Zinloos vermageren

Marleen Finoulst Hoofdredacteur Bodytalk en arts

Twee op drie mensen die een dieet volgen, zijn binnen de kortste keren zwaarder dan voor ze met hun afslankpoging begonnen.

Dat blijkt uit een grootschalige analyse van 31 studies over het onderwerp die deze maand werd gepubliceerd in de American Psychologist, het vakblad van de officiële psychologenvereniging in de VS. Met een dieet kan je 5 tot 10 procent van je gewicht verliezen, maar bij de meeste mensen komen die kilo’s er opnieuw bij, plus nog extra gewicht. Een ontzettend frustrerende ervaring na weken, maanden en soms zelfs jaren van calorieën tellen en hongeren. Het is het bekende jojo-effect dat optreedt na negen van de tien diëten.

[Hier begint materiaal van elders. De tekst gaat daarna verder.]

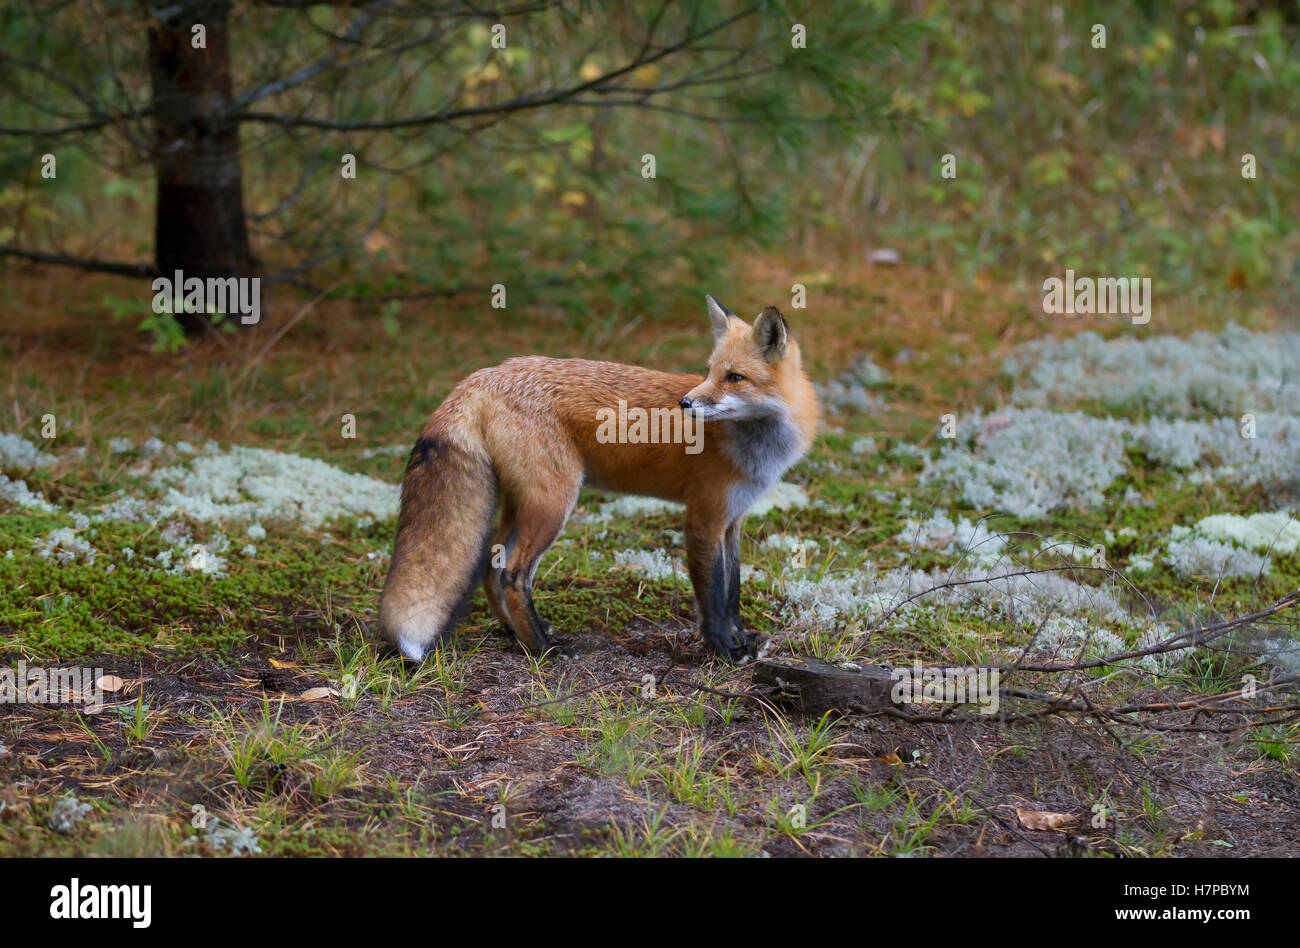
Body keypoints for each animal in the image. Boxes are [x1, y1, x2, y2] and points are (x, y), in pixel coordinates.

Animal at [378, 296, 820, 663]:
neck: (757, 447)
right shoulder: (703, 520)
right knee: (513, 575)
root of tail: (484, 375)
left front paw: (741, 637)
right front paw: (725, 650)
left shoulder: (733, 521)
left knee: (491, 564)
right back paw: (543, 648)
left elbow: (733, 590)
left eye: (734, 377)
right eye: (710, 372)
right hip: (554, 503)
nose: (686, 403)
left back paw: (515, 634)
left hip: (522, 504)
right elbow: (712, 597)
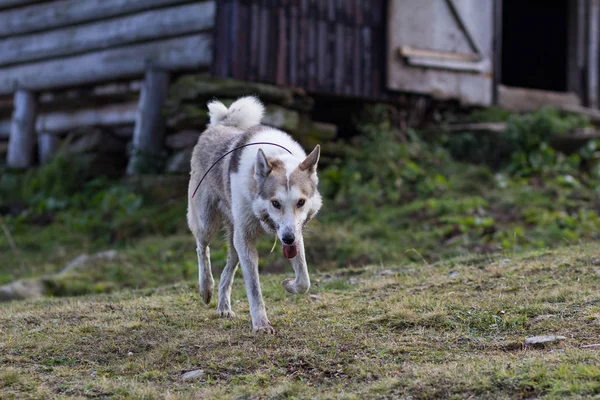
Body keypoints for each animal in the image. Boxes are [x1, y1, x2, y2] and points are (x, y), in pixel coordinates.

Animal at [188, 95, 322, 332]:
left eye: (301, 202)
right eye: (275, 203)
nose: (288, 238)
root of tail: (222, 124)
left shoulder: (294, 231)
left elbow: (304, 280)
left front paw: (289, 285)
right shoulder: (246, 237)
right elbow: (253, 287)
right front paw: (261, 324)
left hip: (235, 237)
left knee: (230, 264)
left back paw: (223, 306)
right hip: (207, 223)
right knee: (202, 248)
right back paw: (206, 288)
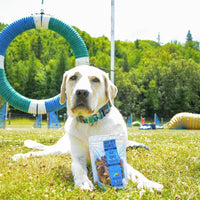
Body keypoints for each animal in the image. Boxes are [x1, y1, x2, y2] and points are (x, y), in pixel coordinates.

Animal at [12, 65, 162, 191]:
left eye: (95, 80)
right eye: (73, 77)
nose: (82, 92)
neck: (90, 122)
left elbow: (136, 173)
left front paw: (149, 183)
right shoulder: (78, 156)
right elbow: (79, 169)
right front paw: (83, 182)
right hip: (60, 149)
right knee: (39, 152)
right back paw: (19, 156)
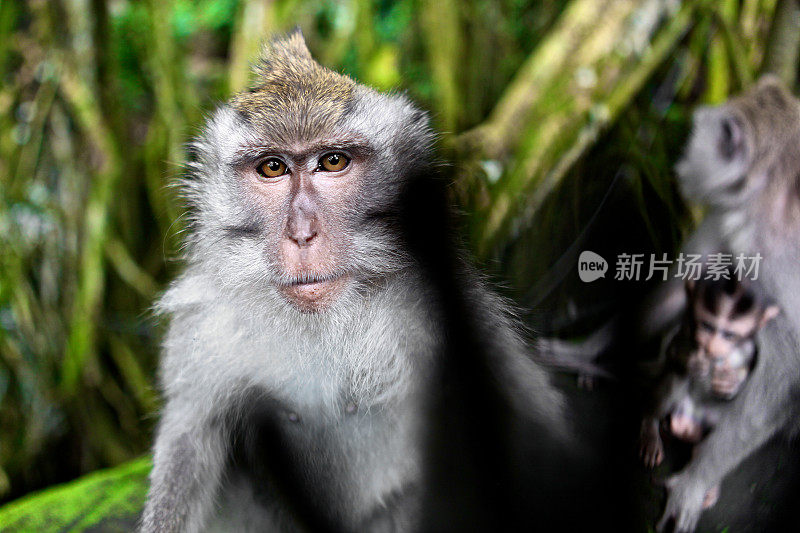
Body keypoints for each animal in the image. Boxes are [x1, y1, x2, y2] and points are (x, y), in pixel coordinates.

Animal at [640, 274, 780, 502]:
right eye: (707, 326)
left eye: (730, 335)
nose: (712, 347)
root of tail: (683, 427)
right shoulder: (688, 326)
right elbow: (673, 351)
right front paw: (694, 362)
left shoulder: (750, 348)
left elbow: (749, 376)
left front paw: (730, 383)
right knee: (675, 378)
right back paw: (651, 428)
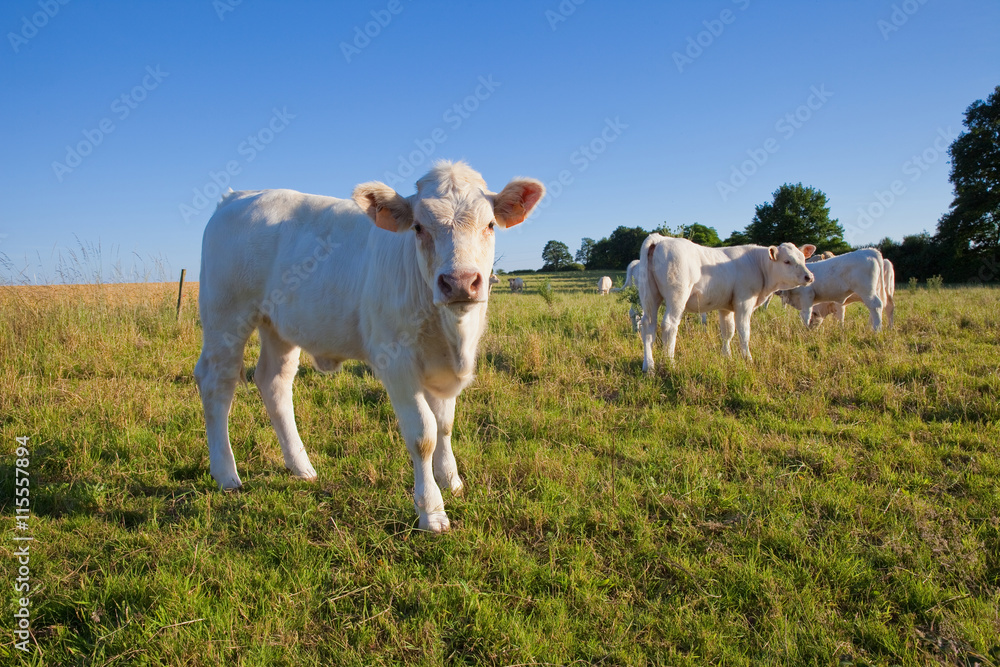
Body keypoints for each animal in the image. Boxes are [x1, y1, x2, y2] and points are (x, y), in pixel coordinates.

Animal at [194, 161, 544, 533]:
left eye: (489, 224)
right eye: (418, 227)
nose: (460, 282)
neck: (453, 335)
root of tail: (238, 196)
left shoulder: (442, 367)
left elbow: (445, 425)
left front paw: (450, 479)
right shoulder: (397, 363)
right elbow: (423, 434)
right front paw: (432, 510)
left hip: (278, 327)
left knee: (274, 382)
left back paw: (301, 467)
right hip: (225, 317)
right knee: (217, 383)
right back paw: (226, 474)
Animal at [638, 234, 815, 372]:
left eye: (802, 258)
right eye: (787, 261)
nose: (809, 276)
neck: (758, 265)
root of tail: (661, 239)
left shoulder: (725, 307)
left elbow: (727, 331)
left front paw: (727, 356)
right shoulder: (744, 302)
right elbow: (744, 332)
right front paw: (748, 359)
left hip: (649, 296)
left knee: (648, 326)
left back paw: (649, 367)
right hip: (677, 295)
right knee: (669, 325)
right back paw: (670, 363)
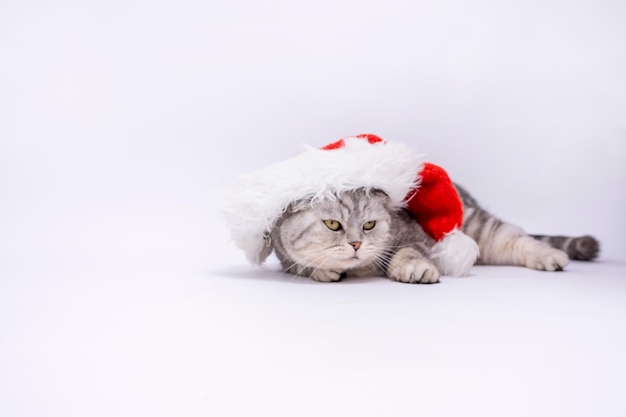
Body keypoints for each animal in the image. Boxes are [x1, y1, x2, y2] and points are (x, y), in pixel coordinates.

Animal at [270, 186, 596, 282]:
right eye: (333, 225)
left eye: (369, 225)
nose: (356, 244)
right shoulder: (282, 253)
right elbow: (298, 264)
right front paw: (321, 270)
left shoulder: (415, 236)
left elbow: (408, 252)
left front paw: (414, 268)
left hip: (481, 228)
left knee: (519, 239)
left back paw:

De bejubeling van de slanke lijn, de maatstaf voor succes, en de voortdurende waarschuwingen voor de risico’s van zwaarlijvigheid maken mensen met gewichtsproblemen kwetsbaar. Het leven is voor velen een permanente strijd om het eetgedrag onder controle te houden. Er bestaat helaas geen toverformule om de spiraal te doorbreken. Gewichtsproblemen los je niet op met een kortstondig eenzijdig dieet.

De oplossing bestaat

Zwaarlijvigheid is een chronische ziekte met een epidemisch karakter. In ruim tien jaar tijd steeg het aantal zwaarlijvigen wereldwijd van 12 tot 22 procent. Er is maar één oplossing: anders gaan leven, meer bewegen en gezonder eten. Een dieet duurt maar even, terwijl het roer juist voor altijd om moet. Daarbij kan een diëtiste een eerste aanzet geven. De voedingsanamneses die worden afgenomen, brengen vaak voedingspatronen met weinig groente en fruit, maar veel vet en suiker aan het licht. Dat moet eerst worden bijgestuurd.

In een tweede fase kunnen medicijnen helpen, op voorwaarde dat je er geen wonderen van verwacht. Het is ook belangrijk om in te zien dat overgewicht en zwaarlijvigheid niets te maken hebben met een zwak karakter. Het is een combinatie van aanleg en omgeving. Dat verklaart waarom er mensen zijn die biefstuk-friet kunnen eten zonder een grammetje aan te komen en anderen bij het minste al uitdijen.

Een van de verklaringen voor dit verschil is voedsel dat van alles ‘te’ is: te vet, te zoet, maar ook te snel verorberd, zoals in de auto en bij de bushalte. De meeste zwaarlijvigen eten heel snel en hebben een vette lever. Volgens een Amerikaanse chirurg bestaat er een verband tussen snel eten en leververvetting. Kijk maar naar de dierenwereld: hoe sneller ganzen worden vetgemest, hoe vetter en dus lekkerder hun lever.

Een streng dieet met dertig gram van dit en veertig gram van dat is totaal zinloos, want dat ontmoedigt alleen maar en draait uit op een mislukking. Kleine veranderingen in de eetgewoontes daarentegen werken wél. Je valt dan minder snel, maar wel duurzamer af. Ook communicatie speelt een rol. Met opmerkingen als “Voortaan mag u nog maar één broodje eten in plaats van twee, dan valt u vanzelf af”, slaat een arts of diëtist de plank volledig mis. Iemand die nog een derde stuk taart neemt, doet dat uit gewoonte. Zijn lichaam waarschuwt hem niet dat hij verzadigd is. Er zijn 30 moleculen die ervoor zorgen dat onze hersens het signaal geven dat we moeten (stoppen met) eten. Eten is moleculair en neurologisch gezien een bijzonder complexe aangelegenheid.

Bij een experiment spoten artsen een verzadigingshormoon in (dubbelblind, hormoon versus een fysiologische zoutoplossing als placebo) bij vrouwen met overgewicht en vrouwen met een normaal gewicht. Bij de eersten veroorzaakte het hormoon geen enkele reactie. Als iemand met bronchitis niet beter wordt, pas je zijn medicatie aan en verwijt je hem geen gebrek aan wilskracht.